--- Extract Enclosed Below ---
Scientists have developed a new artificial intelligence system that can predict how long a person will live simply by looking at the images of their organs.
The system, developed by researchers from University of Adelaide in Australia, analysed the medical imaging of 48 patients’ chests and was able to predict which of them would die within five years, with 69% accuracy.
This is comparable to ‘manual’ predictions by clinicians, researchers said.
The study, published in the journal Scientific Reports, has implications for the early diagnosis of serious illness and medical intervention.
“Predicting the future of a patient is useful because it may enable doctors to tailor treatments to the individual,” said Luke Oakden-Rayner, PhD student at the University of Adelaide.
“The accurate assessment of biological age and the prediction of a patient’s longevity has so far been limited by doctors’ inability to look inside the body and measure the health of each organ,” said Mr. Oakden-Rayner.
“Our research has investigated the use of ‘deep learning’, a technique where computer systems can learn how to understand and analyse images,” he said.
“Although for this study only a small sample of patients was used, our research suggests that the computer has learnt to recognise the complex imaging appearances of diseases, something that requires extensive training for human experts,” he said.
--- End of Enclosed Extract ---
--- Provided material Enclosed Below ---
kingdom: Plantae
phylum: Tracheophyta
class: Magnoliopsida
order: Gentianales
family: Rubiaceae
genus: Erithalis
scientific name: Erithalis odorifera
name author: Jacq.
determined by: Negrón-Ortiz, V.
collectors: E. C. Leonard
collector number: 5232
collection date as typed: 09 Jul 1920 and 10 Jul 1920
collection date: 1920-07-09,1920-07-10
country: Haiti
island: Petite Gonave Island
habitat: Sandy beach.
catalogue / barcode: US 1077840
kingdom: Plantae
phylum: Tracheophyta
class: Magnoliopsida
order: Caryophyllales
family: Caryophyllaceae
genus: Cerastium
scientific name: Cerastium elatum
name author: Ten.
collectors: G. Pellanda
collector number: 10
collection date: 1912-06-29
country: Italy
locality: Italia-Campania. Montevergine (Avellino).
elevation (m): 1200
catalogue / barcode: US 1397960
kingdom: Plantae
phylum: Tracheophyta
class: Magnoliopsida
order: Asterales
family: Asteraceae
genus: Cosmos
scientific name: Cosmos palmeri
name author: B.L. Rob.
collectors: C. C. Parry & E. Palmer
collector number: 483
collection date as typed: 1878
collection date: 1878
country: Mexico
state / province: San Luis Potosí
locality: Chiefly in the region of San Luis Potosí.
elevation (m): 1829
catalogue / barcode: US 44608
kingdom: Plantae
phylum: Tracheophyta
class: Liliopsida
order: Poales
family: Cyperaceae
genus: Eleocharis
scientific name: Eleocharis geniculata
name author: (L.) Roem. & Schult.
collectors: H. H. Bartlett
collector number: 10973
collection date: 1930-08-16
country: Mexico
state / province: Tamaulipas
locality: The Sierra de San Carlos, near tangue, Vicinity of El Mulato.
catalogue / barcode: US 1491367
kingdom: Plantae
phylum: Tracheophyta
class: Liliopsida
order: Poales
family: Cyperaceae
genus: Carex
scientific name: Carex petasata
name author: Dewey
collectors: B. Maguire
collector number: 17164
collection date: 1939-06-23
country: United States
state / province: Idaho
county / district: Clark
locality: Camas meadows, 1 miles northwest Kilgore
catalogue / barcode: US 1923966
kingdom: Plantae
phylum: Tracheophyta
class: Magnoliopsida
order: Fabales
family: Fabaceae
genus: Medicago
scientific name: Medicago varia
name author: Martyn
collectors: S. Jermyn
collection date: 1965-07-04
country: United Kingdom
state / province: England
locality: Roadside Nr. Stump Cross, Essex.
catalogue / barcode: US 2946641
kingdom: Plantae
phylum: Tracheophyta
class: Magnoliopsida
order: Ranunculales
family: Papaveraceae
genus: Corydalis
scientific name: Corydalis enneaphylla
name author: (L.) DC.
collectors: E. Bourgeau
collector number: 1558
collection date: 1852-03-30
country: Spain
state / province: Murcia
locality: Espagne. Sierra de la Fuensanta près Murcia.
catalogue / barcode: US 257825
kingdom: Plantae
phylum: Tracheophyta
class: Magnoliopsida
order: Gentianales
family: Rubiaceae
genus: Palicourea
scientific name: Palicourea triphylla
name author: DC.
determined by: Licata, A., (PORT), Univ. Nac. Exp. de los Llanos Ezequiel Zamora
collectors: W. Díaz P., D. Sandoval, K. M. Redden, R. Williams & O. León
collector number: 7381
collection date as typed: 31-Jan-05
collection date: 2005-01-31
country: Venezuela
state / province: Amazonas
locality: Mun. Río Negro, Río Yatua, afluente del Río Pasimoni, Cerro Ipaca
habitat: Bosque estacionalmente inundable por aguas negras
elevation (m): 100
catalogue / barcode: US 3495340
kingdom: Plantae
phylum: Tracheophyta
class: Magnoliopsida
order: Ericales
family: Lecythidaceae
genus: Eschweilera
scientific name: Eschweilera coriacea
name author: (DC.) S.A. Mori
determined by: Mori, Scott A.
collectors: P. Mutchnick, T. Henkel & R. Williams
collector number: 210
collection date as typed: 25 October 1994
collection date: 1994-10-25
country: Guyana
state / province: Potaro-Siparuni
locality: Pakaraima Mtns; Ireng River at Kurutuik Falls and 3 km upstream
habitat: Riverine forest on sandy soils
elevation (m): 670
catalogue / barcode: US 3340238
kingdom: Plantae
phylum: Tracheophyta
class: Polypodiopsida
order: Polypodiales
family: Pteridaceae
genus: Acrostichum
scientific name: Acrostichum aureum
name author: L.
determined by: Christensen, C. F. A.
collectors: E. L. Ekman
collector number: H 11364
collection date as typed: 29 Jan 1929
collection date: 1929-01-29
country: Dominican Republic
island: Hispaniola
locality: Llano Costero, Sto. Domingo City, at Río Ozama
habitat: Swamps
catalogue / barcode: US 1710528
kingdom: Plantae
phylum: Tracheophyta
--- End of Enclosed Provided material ---
### Task brief
Extract, word for word, the passage of the article on predicting lifespan from organ images from "Scientists have developed" to "clinicians, researchers said.". None of this material is needed.

### Solution to this task
Scientists have developed a new artificial intelligence system that can predict how long a person will live simply by looking at the images of their organs.
The system, developed by researchers from University of Adelaide in Australia, analysed the medical imaging of 48 patients’ chests and was able to predict which of them would die within five years, with 69% accuracy.
This is comparable to ‘manual’ predictions by clinicians, researchers said.